Pursuant to this directive of August, 1974 defendant Bank of King of Prussia and all other similarly situated banks in Pennsylvania acting under color of state law, and in concert and conspiracy with the other defendants,

“* * * commenced programs and practices to intentionally, voluntarily, and arbitrarily photograph all suspicious looking blacks who entered their banks; to cause the film containing such photographs to be marked and stored for later developing and/or to be developed promptly thereafter; to notify their local state police office that they had taken this action; and to deliver to said state police, or otherwise make available to them, such film or photographs — all in furtherance of the suggestions set forth in the directive.” (Complaint ¶ 15.)
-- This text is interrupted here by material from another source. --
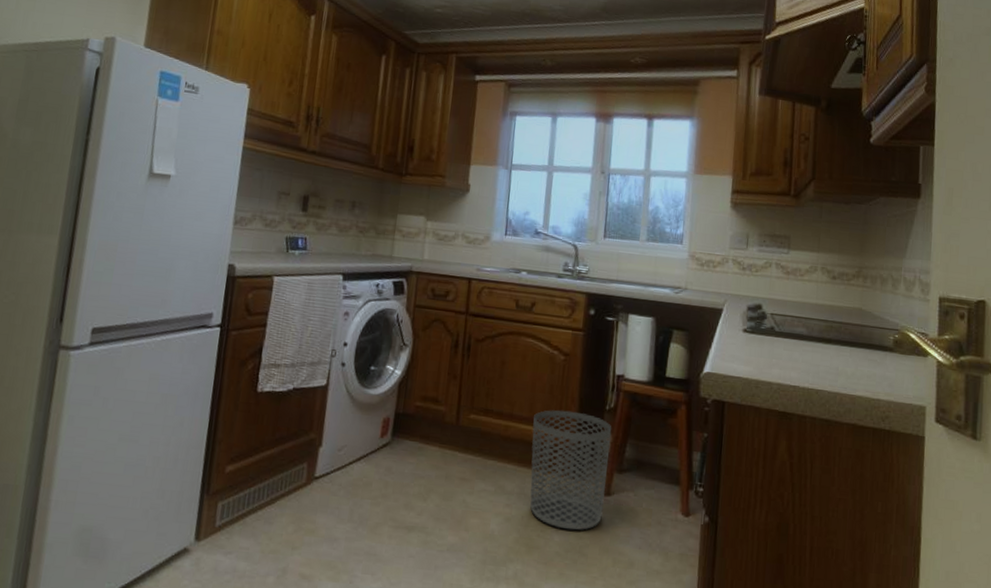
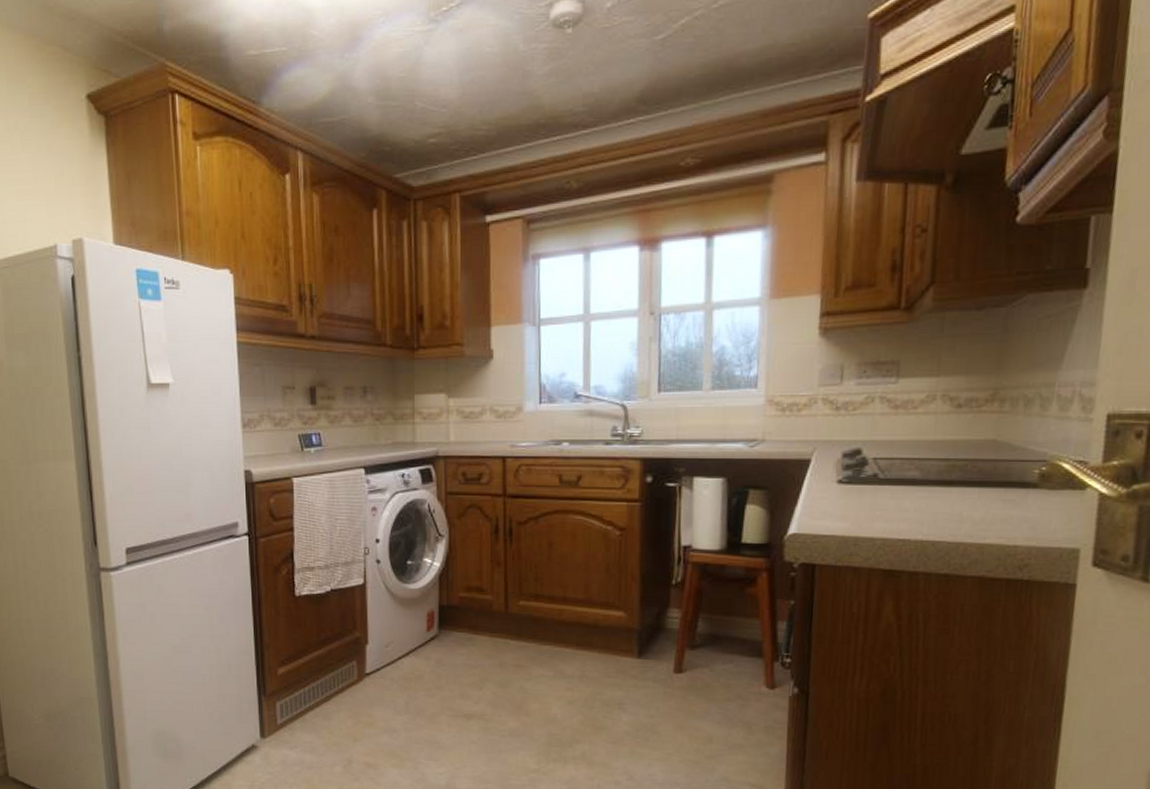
waste bin: present [530,410,612,531] -> none [589,588,681,710]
On March 17, 1976, plaintiff entered the defendant bank to transact business during business hours and was intentionally photographed because of his race in accordance with the Directive. (¶ 16) The film containing the photographs was delivered to the Pennsylvania State Police and the film is being preserved for some future unlawful purposes (¶ 17).